PROBLEM STATEMENT: Lines in the entries below where the word "Zaandam" shows up should each be copied.

SOURCE DATA:
- - - - -
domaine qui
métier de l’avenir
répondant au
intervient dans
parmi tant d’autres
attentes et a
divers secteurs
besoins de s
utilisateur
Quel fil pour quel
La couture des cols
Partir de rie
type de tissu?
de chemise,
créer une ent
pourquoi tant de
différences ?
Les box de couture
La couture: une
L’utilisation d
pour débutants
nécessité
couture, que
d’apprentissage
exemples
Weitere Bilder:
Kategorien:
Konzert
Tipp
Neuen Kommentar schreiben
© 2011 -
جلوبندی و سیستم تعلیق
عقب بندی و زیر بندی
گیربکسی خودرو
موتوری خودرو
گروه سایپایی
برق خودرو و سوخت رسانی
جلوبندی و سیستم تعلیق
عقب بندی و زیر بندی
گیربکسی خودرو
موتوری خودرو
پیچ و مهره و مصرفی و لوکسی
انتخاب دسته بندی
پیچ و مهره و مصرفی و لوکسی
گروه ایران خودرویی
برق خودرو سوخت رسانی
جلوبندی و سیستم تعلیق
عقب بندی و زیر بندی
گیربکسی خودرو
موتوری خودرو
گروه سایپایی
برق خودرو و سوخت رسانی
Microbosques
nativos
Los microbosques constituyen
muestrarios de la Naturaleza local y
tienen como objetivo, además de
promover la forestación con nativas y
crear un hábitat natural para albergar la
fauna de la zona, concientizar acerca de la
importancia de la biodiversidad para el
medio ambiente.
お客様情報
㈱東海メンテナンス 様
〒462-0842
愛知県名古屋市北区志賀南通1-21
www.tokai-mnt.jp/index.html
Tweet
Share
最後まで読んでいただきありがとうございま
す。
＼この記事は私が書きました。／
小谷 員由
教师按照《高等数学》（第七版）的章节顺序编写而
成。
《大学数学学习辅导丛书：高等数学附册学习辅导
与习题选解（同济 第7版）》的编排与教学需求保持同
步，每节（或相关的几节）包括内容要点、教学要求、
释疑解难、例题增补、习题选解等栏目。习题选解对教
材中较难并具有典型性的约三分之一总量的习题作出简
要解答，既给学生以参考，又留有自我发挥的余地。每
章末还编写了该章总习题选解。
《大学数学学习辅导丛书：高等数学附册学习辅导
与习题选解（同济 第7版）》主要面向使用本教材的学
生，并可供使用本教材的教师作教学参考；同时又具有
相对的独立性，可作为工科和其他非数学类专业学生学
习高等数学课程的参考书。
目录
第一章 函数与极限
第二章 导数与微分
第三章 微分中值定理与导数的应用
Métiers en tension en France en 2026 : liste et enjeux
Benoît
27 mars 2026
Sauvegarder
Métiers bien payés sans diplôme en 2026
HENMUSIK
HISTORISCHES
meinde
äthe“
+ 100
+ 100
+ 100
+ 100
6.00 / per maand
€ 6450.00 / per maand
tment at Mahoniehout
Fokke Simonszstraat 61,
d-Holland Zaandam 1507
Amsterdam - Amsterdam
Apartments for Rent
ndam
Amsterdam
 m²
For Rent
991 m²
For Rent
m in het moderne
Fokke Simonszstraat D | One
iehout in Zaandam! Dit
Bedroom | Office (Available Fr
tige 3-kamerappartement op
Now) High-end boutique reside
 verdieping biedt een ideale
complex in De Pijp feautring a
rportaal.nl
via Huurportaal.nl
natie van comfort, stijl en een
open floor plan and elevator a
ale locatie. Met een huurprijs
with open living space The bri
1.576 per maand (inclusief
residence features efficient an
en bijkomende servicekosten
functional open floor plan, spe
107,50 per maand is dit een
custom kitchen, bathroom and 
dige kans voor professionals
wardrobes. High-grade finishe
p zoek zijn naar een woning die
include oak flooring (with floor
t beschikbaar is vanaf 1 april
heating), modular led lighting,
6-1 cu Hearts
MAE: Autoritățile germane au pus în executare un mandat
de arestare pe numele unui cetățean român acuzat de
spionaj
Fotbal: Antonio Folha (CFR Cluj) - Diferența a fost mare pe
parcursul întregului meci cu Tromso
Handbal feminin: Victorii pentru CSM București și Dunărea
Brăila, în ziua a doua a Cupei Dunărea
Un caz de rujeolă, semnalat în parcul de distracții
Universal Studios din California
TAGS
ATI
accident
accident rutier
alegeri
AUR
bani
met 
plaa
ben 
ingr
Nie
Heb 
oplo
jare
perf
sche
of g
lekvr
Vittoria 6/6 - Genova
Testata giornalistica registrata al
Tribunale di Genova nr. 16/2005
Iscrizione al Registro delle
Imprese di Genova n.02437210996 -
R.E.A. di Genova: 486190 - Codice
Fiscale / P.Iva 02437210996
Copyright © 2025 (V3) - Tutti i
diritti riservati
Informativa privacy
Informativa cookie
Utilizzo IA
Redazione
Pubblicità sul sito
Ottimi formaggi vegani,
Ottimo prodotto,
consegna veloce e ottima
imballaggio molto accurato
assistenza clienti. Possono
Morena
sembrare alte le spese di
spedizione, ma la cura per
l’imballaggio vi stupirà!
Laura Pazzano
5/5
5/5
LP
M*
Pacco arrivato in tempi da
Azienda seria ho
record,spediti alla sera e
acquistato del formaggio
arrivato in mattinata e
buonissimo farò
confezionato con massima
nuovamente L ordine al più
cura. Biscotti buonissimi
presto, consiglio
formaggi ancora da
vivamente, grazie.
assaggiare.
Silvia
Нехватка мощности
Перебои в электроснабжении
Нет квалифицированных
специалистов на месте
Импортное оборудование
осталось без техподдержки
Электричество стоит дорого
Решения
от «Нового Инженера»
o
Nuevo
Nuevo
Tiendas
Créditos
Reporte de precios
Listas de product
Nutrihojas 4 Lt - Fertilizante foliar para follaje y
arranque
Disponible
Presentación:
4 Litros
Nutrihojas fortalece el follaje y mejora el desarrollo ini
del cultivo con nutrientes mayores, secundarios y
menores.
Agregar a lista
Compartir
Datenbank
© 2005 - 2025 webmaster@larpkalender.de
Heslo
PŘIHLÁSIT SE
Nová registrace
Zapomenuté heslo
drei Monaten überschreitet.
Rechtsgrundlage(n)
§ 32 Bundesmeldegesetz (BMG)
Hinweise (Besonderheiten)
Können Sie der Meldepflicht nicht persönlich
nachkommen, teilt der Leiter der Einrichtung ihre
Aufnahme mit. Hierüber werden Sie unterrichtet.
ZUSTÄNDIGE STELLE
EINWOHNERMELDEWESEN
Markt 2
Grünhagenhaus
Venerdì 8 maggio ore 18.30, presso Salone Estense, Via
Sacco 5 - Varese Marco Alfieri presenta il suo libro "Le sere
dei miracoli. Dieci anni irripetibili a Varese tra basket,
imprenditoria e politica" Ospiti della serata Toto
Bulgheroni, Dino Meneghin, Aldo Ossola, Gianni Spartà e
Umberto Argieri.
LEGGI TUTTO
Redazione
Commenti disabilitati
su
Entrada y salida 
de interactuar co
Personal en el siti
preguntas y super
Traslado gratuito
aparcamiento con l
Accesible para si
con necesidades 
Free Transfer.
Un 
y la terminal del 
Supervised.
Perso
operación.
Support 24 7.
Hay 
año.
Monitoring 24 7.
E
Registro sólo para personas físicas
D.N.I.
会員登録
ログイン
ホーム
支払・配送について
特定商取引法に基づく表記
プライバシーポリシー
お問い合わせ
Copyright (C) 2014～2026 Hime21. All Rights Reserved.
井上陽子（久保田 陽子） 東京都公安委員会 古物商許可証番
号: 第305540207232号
- - - - -
SOLUTION FOR THIS TASK:
d-Holland Zaandam 1507
iehout in Zaandam! Dit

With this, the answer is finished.